* Extrait cité *
Le flux de demandeurs d'asile qui empruntent le chemin Roxham, en Montérégie, a légèrement ralenti cette année, mais Susan Heller, qui vit à proximité du passage clandestin le plus fréquenté du pays, sait très bien que le vent peut tourner rapidement.

La ferme de Mme Heller, située dans le rang Roxham, à Saint-Bernard-de-Lacolle, n'est pas bien loin du fossé tenant lieu de frontière américaine qui a tant attiré l'attention de la communauté internationale avec ses milliers de passages clandestins depuis deux ans. Elle est bénévole au sein de l'organisme Bridges not Borders (Des ponts plutôt que des murs), un regroupement de citoyens de la région qui tentent d'aider ces migrants.

Chaque dimanche, quelques membres du groupe se rendent du côté américain de la frontière, à Champlain, dans l'État de New York, pour distribuer de l'eau en été, et des vêtements chauds en hiver, à la dizaine de demandeurs d'asile qui s'apprêtent à traverser à pied. Les bénévoles québécois saluent de la main les taxis et les navettes qui viennent déposer ces migrants avant qu'ils ne traversent la frontière et soient emmenés dans un bâtiment temporaire construit cette année par la Gendarmerie royale canadienne (GRC). Des bénévoles américains assurent le service les six autres jours de la semaine.

« Nous avons, disons, trente secondes pour leur souhaiter la bienvenue », raconte Mme Heller, qui vit depuis 51 ans sur ce fameux chemin Roxham, à environ un kilomètre de la frontière. « Ils sont très stressés parce que c'est le dernier obstacle avant d'arriver au Canada, alors ils ne nous écoutent pas vraiment [...] Nous leur disons surtout que ça va bien se passer. »

Ce segment de petite route rurale, jadis tout à fait paisible, est devenu aujourd'hui l'expression d'un débat de plus en plus intense sur l'immigration en général, au Québec et dans tout le pays.

* Exercice 1 *
D'après le texte sur le chemin Roxham, pourquoi les demandeurs d'asile n'écoutent-ils pas vraiment les bénévoles qui les accueillent ? Répondez en une à trois phrases.
* Exercice 2 *
Reprenez le texte sur le chemin Roxham et poursuivez-le à partir de sa dernière phrase.

* Données fournies *
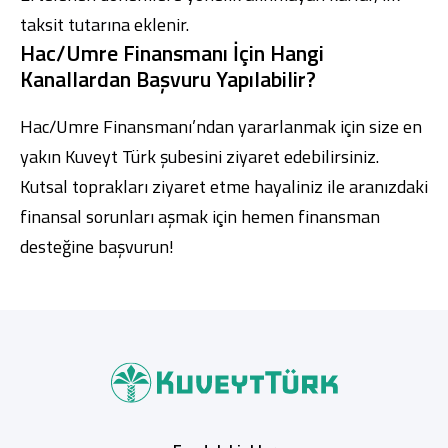
taksit tutarına eklenir.
Hac/Umre Finansmanı İçin Hangi
Kanallardan Başvuru Yapılabilir?
Hac/Umre Finansmanı’ndan yararlanmak için size en
yakın
Kuveyt Türk şubesini
ziyaret edebilirsiniz.
Kutsal toprakları ziyaret etme hayaliniz ile aranızdaki
finansal sorunları aşmak için hemen finansman
desteğine başvurun!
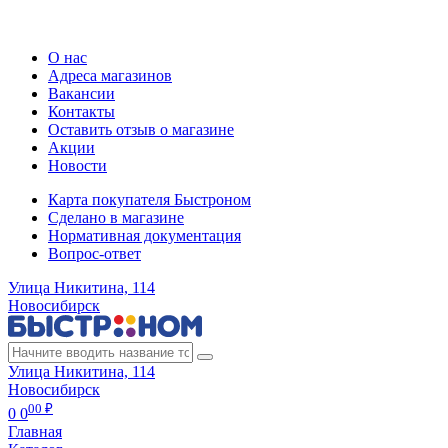
Регистрация карты
О нас
Адреса магазинов
Вакансии
Контакты
Оставить отзыв о магазине
Акции
Новости
Карта покупателя Быстроном
Сделано в магазине
Нормативная документация
Вопрос-ответ
Улица Никитина, 114
Новосибирск
Улица Никитина, 114
Новосибирск
00 ₽
0
0
Главная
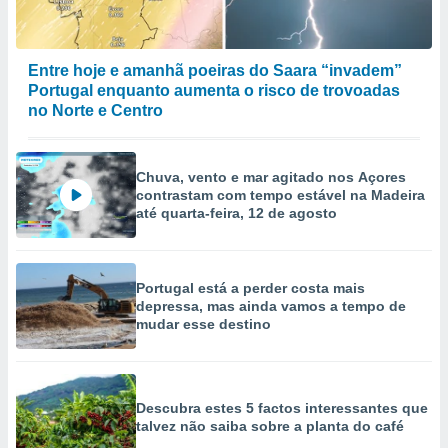
Entre hoje e amanhã poeiras do Saara “invadem”
Portugal enquanto aumenta o risco de trovoadas
no Norte e Centro
Chuva, vento e mar agitado nos Açores
contrastam com tempo estável na Madeira
até quarta-feira, 12 de agosto
Portugal está a perder costa mais
depressa, mas ainda vamos a tempo de
mudar esse destino
Descubra estes 5 factos interessantes que
talvez não saiba sobre a planta do café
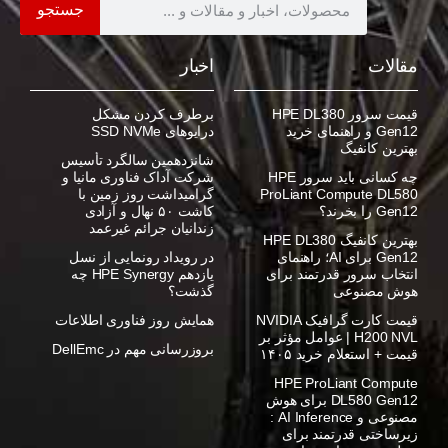
جستجو
مقالات
اخبار
قیمت سرور HPE DL380
برطرف کردن مشکل
Gen12 و راهنمای خرید
درایوهای SSD NVMe
بهترین کانفیگ
شانزدهمین سالگرد تأسیس
چه کسانی باید سرور HPE
شرکت آداک فناوری مانیا و
ProLiant Compute DL580
گرامیداشت روز زمین با
Gen12 را بخرند؟
کاشت ۵۰ نهال و آزادی
زندانیان جرائم غیرعمد
بهترین کانفیگ HPE DL380
Gen12 برای AI؛ راهنمای
در رویداد رونمایی از نسل
انتخاب سرور قدرتمند برای
یازدهم HPE Synergy چه
هوش مصنوعی
گذشت؟
قیمت کارت گرافیک NVIDIA
همایش روز فناوری اطلاعات
H200 NVL | عوامل مؤثر بر
بروزرسانی مهم در DellEmc
قیمت + استعلام خرید ۱۴۰۵
HPE ProLiant Compute
DL580 Gen12 برای هوش
مصنوعی و AI Inference :
زیرساختی قدرتمند برای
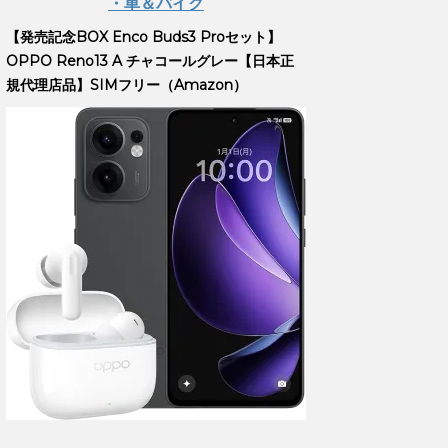
・車＆バイク
【発売記念BOX Enco Buds3 Proセット】
OPPO Reno13 A チャコールグレー【日本正
規代理店品】SIMフリー（Amazon）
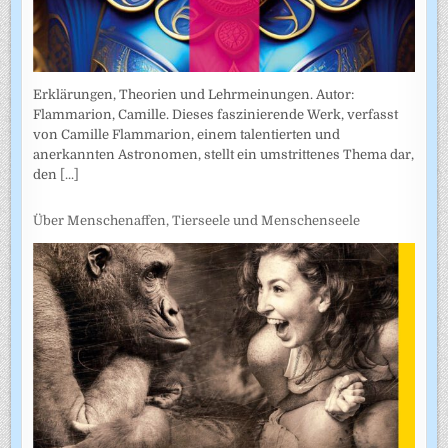
Erklärungen, Theorien und Lehrmeinungen. Autor:
Flammarion, Camille. Dieses faszinierende Werk, verfasst
von Camille Flammarion, einem talentierten und
anerkannten Astronomen, stellt ein umstrittenes Thema dar,
den
[...]
Über Menschenaffen, Tierseele und Menschenseele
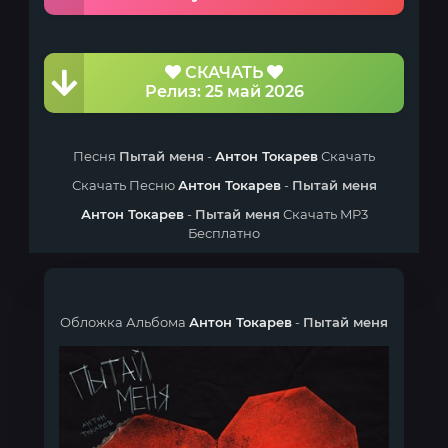
СКАЧАТЬ
Релиз: 25 май 2026
Песня
Пытай меня
-
Антон Токарев
Скачать
Скачать Песню
Антон Токарев
-
Пытай меня
Антон Токарев
-
Пытай меня
Скачать MP3
Бесплатно
Обложка Альбома
Антон Токарев
-
Пытай меня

* Réponse finale 1 *
Selon Mme Heller, ils sont très stressés, car la traversée de la frontière constitue le dernier obstacle avant leur arrivée au Canada. C'est pourquoi ils n'écoutent pas vraiment les bénévoles.

* Réponse finale 2 *
Le nouveau premier ministre François Legault, chef de la Coalition avenir Québec (CAQ), qualifiait cette frontière en 2017 de « passoire ». En avril dernier, Jean-François Lisée, alors chef du Parti québécois, a proposé, mi-figue mi-raisin, d'y ériger une clôture. La plateforme électorale de la CAQ prévoit une réduction de 20 % des seuils d'immigration au Québec, y compris pour les réfugiés.

Un enjeu électoral

Paul Clarke, directeur d'Action réfugiés Montréal, estime que la rhétorique entourant les nouveaux arrivants deviendra probablement plus enflammée à l'approche des élections fédérales d'octobre. « Je pense que beaucoup de gens vont dire beaucoup de choses - et ce sont parfois les opinions extrêmes qui obtiennent le plus de couvertures », a-t-il soutenu. « Il est important d'analyser ce dossier à la lumière des droits de la personne, et nous rappeler que ces gens laissent derrière eux une situation difficile. »

L'afflux de migrants qui traversent la frontière de façon irrégulière depuis deux ans a entraîné un arriéré de demandes d'asile à la Commission de l'immigration et du statut de réfugié ; le délai d'attente pour le traitement d'une demande atteint maintenant près de deux ans. M. Clarke demande d'ailleurs au gouvernement fédéral d'augmenter les ressources pour accélérer le processus.

Le premier ministre Justin Trudeau a promis 173 millions pour améliorer la sécurité à la frontière et réduire le temps nécessaire au traitement des demandes d'asile. Le gouvernement fédéral a aussi annoncé récemment une indemnisation de 2500 $ à 25 000 $ pour les citoyens qui vivent près du « passage Roxham ».

En 2017, plus de 90 % des 20 593 migrants entrés au Canada de façon irrégulière étaient passés par ce chemin Roxham ; cette année, ce taux dépasse jusqu'ici les 95 %. Les derniers chiffres révèlent par contre une baisse du nombre d'entrées en novembre un peu partout au Canada : 1019 personnes ont été appréhendées par la GRC, soit le chiffre le plus bas depuis juin 2017, et en baisse de 37 % comparativement à novembre l'an dernier.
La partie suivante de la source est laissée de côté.